Landau QM Angular Momentum Eigenvalues Derivation

Question

In Landau & Lifshitz's QM book, p86, a derivation of the eigenvalues of the angular momentum operator is given by taking its expression in polar form in one component (say $z$): $$-i\frac{\partial{\psi}}{\partial\phi}=l_z\psi,$$ solving for $\psi$ to get $$\psi = f(r,\theta)e^{il_z\phi},$$ and then making the argument

"If the function $\psi$ is to be single valued, it must be periodic in $\phi$ with period $2\pi$. Hence we find $l_z=m$, where $m=0,+-1,+-2,...$ Thus the eigenvalues $l_z$ are the positive and negative integers including 0."

I don't understand the argument in quotations. In complex analysis to make a complex exponential single valued we choose a branch, which would translate here to imposing the condition $0\leq l_z\phi \leq 2\pi$. I don't see how this translates into forcing $l_z$ to be an integer.

Answer 1

The argument is that (single particle) wavefunctions should satisfy $\psi(\phi)=\psi(\phi+2\pi)$ since rotating a distribution by $2\pi$ about the $z$ axis should leave the distribution invariant.

Thus, $e^{im\phi}=e^{im \phi}e^{2i \pi m}$ implies $m$ should be an integer.

Answer 2

If you don't make a branch cut, you have a function that wraps around from $0$ to $2\pi$ and keeps going. It may well have different values at $\phi$ and $\phi + 2\pi$. But if $l_z$ is an integer, the values will be the same.

Answer 3

There is an interesting argument based on manipulating the operators into suitable forms and relating them to the quantum mechanical harmonic oscillator, which does not require the single-valued-ness of the wavefunction. As far as I am concerned, this proof has already been outlined here, but I shall provide a more dimensionally consistent version of the proof.
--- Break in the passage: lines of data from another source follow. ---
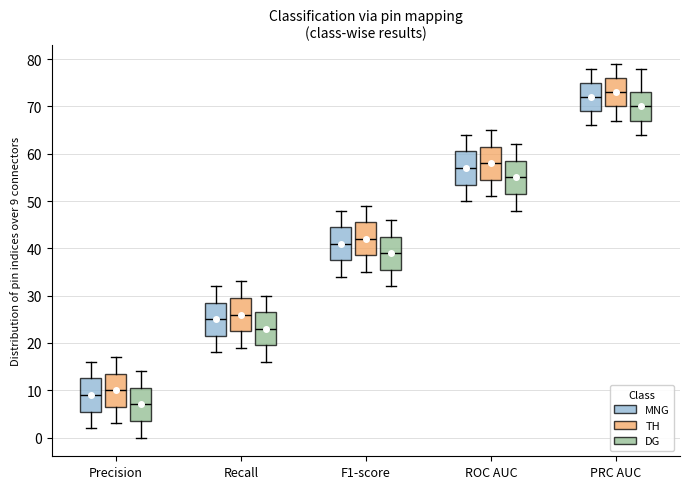

Reading left to right, transcribe this box plot: for each box, give where its median line is, the range the box spans, and where its two whiskers end, as read against the y-axis. The values are not printed on the chart, so give them approximately, as read against the axis.

Precision (MNG): median 9, box 6 to 13, whiskers 2 to 16
Precision (TH): median 10, box 7 to 14, whiskers 3 to 17
Precision (DG): median 7, box 4 to 11, whiskers 0 to 14
Recall (MNG): median 25, box 22 to 29, whiskers 18 to 32
Recall (TH): median 26, box 23 to 30, whiskers 19 to 33
Recall (DG): median 23, box 20 to 27, whiskers 16 to 30
F1-score (MNG): median 41, box 38 to 45, whiskers 34 to 48
F1-score (TH): median 42, box 39 to 46, whiskers 35 to 49
F1-score (DG): median 39, box 36 to 43, whiskers 32 to 46
ROC AUC (MNG): median 57, box 54 to 61, whiskers 50 to 64
ROC AUC (TH): median 58, box 55 to 62, whiskers 51 to 65
ROC AUC (DG): median 55, box 52 to 59, whiskers 48 to 62
PRC AUC (MNG): median 72, box 69 to 75, whiskers 66 to 78
PRC AUC (TH): median 73, box 70 to 76, whiskers 67 to 79
PRC AUC (DG): median 70, box 67 to 73, whiskers 64 to 78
First we adopt the non-dimensionalised operators $$ \xi_{\{x,y\}} = \sqrt{\frac{m\omega}{\hbar}}\{x,y\} ,\quad \pi_{\{x,y\}}=\frac{\{p_x,p_y\}}{\sqrt{m\omega\hbar}}.$$

Now the azimuthal angular momentum becomes $$ L_z = \hbar\left(\xi_x\pi_y-\xi_y\pi_x\right). $$ Then we make the following transformation: $$ Q_1 = \frac{\xi_x+\pi_y}{\sqrt{2}},\quad Q_2 = \frac{\xi_x+\pi_y}{\sqrt{2}},\quad P_1 = \frac{\pi_x-\xi_y}{\sqrt{2}},\quad P_2 = \frac{\pi_x+\xi_y}{\sqrt{2}},$$ and note that the variables here obey the canonical commutation relation $$ \left[Q_i,Q_j\right] = \left[P_i,P_j\right] = 0,\quad \left[Q_i,P_j\right] = i\hbar\delta_{ij}. $$

This means we can treat them as formal position and momentum operators, leading to the quantum harmonic oscillator Hamiltonians $$ \mathcal{H}_1 = \frac{\hbar\omega}{2}\left(Q_1^2+P_1^2\right),\quad \mathcal{H}_2 = \frac{\hbar\omega}{2}\left(Q_2^2+P_2^2\right). $$

Calculate their difference to get $$ \mathcal{H}_1-\mathcal{H}_2 = \hbar\omega\left(\xi_x\pi_y-\xi_y\pi_x\right) = \omega L_z . $$ But $$ \mathcal{H}_1-\mathcal{H}_2 = \hbar\omega\left(n_1+\frac{1}{2}\right) - \hbar\omega\left(n_2+\frac{1}{2}\right) = \hbar\omega\left(n_1-n_2\right) , $$

so $$ L_z = \hbar\left(n_1-n_2\right) = m\hbar,\quad m\in\mathbb{Z}. $$